Adaptive RAM/file-backed HTTP bodies.


Keywords
http, buffer
Licenses
MIT/Apache-2.0

Documentation

The Body Image Project

CI Status

A rust language project providing separately usable but closely related crates:

The namesake body-image crate provides a uniform access strategy for HTTP body payloads which may be scattered across multiple allocations in RAM, or buffered to a temporary file, and optionally memory mapped. This effectively enables trading some file I/O cost in return for supporting significantly larger bodies without risk of exhausting RAM.

The body-image-futio crate integrates the body-image crate with futures, http, hyper, and tokio for both client and server use.

The barc crate provides the Body Archive (BARC) container file format, reader and writer. This supports high fidelity and human readable serialization of complete HTTP request/response dialogs with additional meta-data and has broad use cases as test fixtures or for caching or web crawling.

The barc-cli crate provides a command line tool for printing, recording, de-/compressing, and copying BARC records.

See the above rustdoc links or the README(s) and CHANGELOG(s) under the individual crate directories for more details.

Rationale

HTTP sets no limits on request or response body payload sizes, and in general purpose libraries or services, we are reluctant to enforce the low maximum size constraints necessary to guarantee sufficient RAM and reliable software. This is exacerbated by all of the following:

  • The concurrent processing potential afforded by both threads and Rust's asynchronous facilities: Divide the available RAM by the maximum number of request/response bodies in memory at any one point in time.

  • With chunked transfer encoding, we frequently don't know the size of the body until it is fully downloaded (no Content-Length header).

  • Transfer or Content-Encoding compression: Even if the compressed body fits in memory, the decompressed version may not, and its final size is not known in advance.

  • Constrained memory: Virtual machines and containers tend to have less RAM than our development environments, as do mobile devices. Swap space is frequently not configured, or if used, results in poor performance.

Note there are different opinions on this topic, and implementations. For example, HAProxy which is a RAM-only proxy by design, recently introduced a "small object cache" limited by default to 16 KiB complete responses. Nginx by comparison offers a hybrid RAM and disk design. When buffering proxied responses, by current defaults on x86_64 it will keep 64 KiB in RAM before buffering to disk, where the response is finally limited to 1 GiB.

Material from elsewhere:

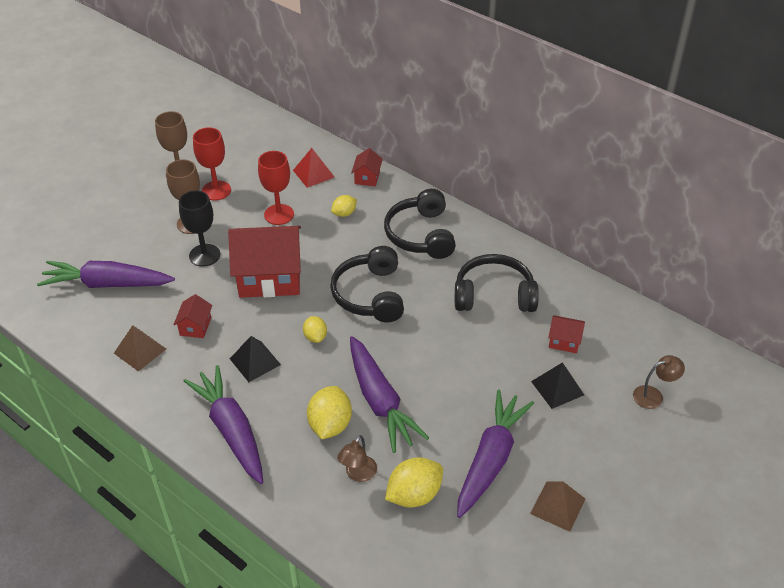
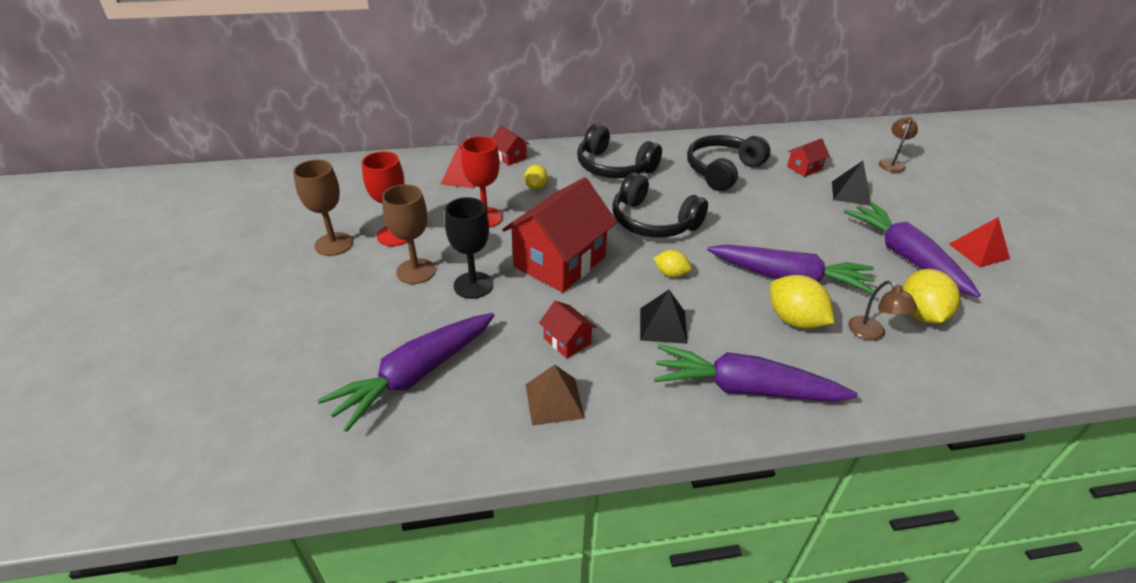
camera: 50 degrees left, 5 degrees down
brown pyramid [530,482,585,532] -> red pyramid [949,217,1010,267]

This author thinks the operational trends toward denser virtual allocation instead of growth in per-instance RAM, in combination with increasing availability of fast solid state disk (e.g. NVMe SSDs) make hybrid approaches more favorable to more applications than was the case in the recent past.

License

This project is dual licensed under either of following:

Contribution

Unless you explicitly state otherwise, any contribution intentionally submitted for inclusion in the body image project by you, as defined by the Apache License, shall be dual licensed as above, without any additional terms or conditions.